Блёстки повсюду - страница 10
На уроке рисования мы завершаем наброски саркофага, который сделали две недели назад во время школьной экскурсии в Британский музей. Миссис Керр, учительница рисования, выглядит удручённой, когда перехватывает мой взгляд после того, как она велела продолжать классу работу над изображениями мумий. Я отвечаю ей сочувственной улыбкой, чтобы дать понять, что не вижу в этом ничего такого. Стараясь показать миссис Керр, что я в полном порядке, я иду через весь класс, чтобы заточить карандаши. И на меня обрушивается воспоминание о маме и её автоматической точилке для карандашей. Папа посмеивался над мамой за то, что она купила эту точилку, но она ей нравилась. Я привыкла сидеть рядом с мамой за кухонным столом, подавая ей один карандаш за другим, а она вставляла их в точилку и нажимала клавишу. Точилка жужжала, а потом тихим щелчком извещала о том, что карандаш готов. Мама доставала его и с удовлетворением смотрела на его безупречно острый кончик. Моей задачей было вытряхивать витые опилки после того, как резервуар мусора наполнялся. Мама сказала, что из них получился бы идеальный наполнитель клетки для хомяка, если бы у нас был хомяк. Папа пробормотал что-то об отравлении свинцом, а потом я отнесла десять идеально заточенных карандашей Имоджен. Всё это пролетает у меня в памяти, пока я стою, застыв посреди класса, с незаточенными карандашами в руке. Как будто я оказалась в сериале «Доктор Кто» и вошла в ТАРДИС[1], чтобы появиться на пять лет раньше в нашей кухне и коснуться рукой тёплого маминого плеча.

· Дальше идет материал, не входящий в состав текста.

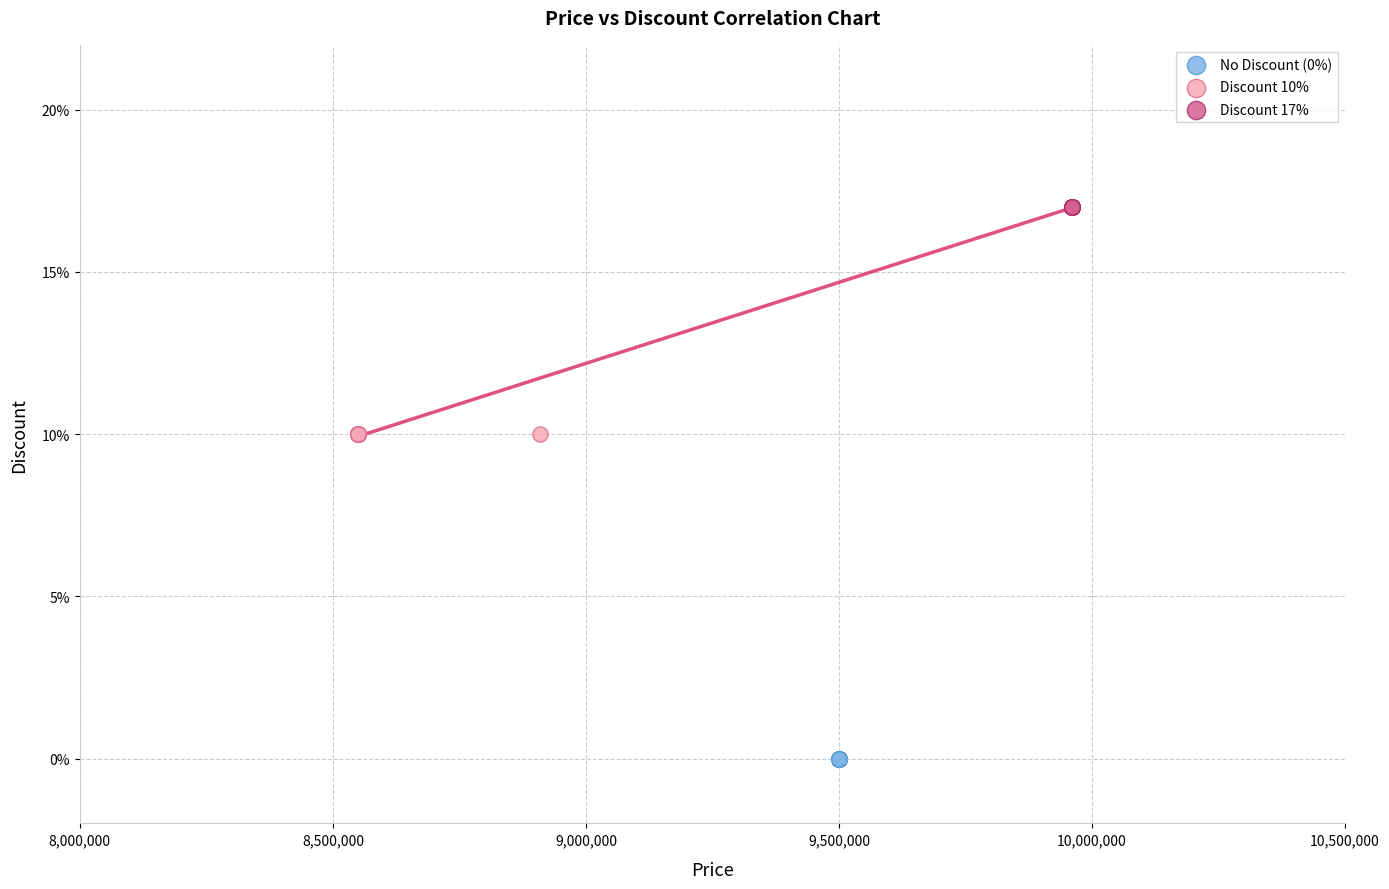

Which series reaches the maximum Y coordinate?

Discount 17%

После уроков у школьных ворот нас ждала бабушка.
– Знаю, девочки, знаю, вы достаточно большие, чтобы дойти домой самостоятельно, но я просто проходила мимо и решила, что мы все вместе можем выпить смузи.

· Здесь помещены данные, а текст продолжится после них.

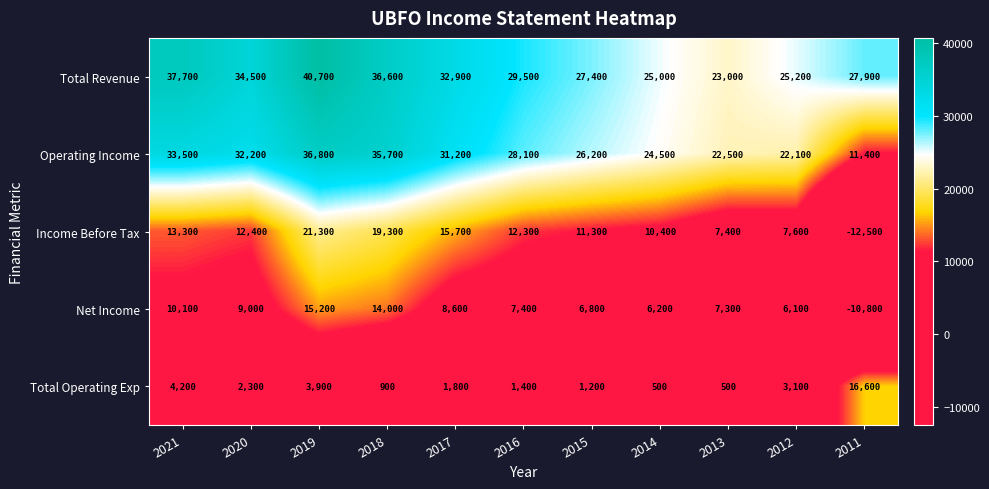

Where does the Total Operating Exp series first go above 1800?

2021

– У меня назначен приём у Анны, не забывай, – сказала Имоджен.
– А что насчёт тебя, Китти? – спросила бабушка, взяв меня за руку. – Ты же сегодня не идёшь к Сэму?
– Нет, но я бы лучше пошла прямо домой, если не возражаешь.
Мы с Имоджен дважды в неделю ходим к двум разным психологам с прежней маминой работы – и делаем это в течение последних шести недель. Имоджен наблюдается у Анны, а со мной работает Сэм. Сэм дал мне книгу «Руководство для ребёнка, потерявшего родителя», где сказано, что я вот-вот могу достичь стадии гнева. На самом деле я этого очень жду. Мне нравится мысль о том, что я законно смогу бить тарелки, плакать, кричать и грубить людям, которые «дают мне свободное пространство, чтобы пережить горе». Я отчётливо представляю, как визжащая девочка с раскрасневшимся лицом хватает посуду с полок и швыряет через всю комнату. Первым делом я принялась бы за изящные фарфоровые тарелки с золотым ободком, расписанные бледно-розовыми и тёмно-голубыми цветами. Они считаются антикварными, их нельзя мыть в посудомойке, и после каждого использования их приходится тщательно отмывать руками, а это меня раздражает. Однако вместо яростной, электрической энергии, которой я так жажду, я ощущаю лишь полное изнеможение – как будто я превратилась в смятое посудное полотенце. Я хотела бы больше никогда не разговаривать, не мыть голову, не есть – всё это словно требует от меня неимоверных усилий. Как будто я снова заболела гриппом, как прошлым летом.
В последующие дни и недели я чувствую себя вялой и слабой; всякий раз, когда я поднимаюсь в свою комнату, мне приходится присаживаться на верхнюю ступеньку, чтобы отдохнуть.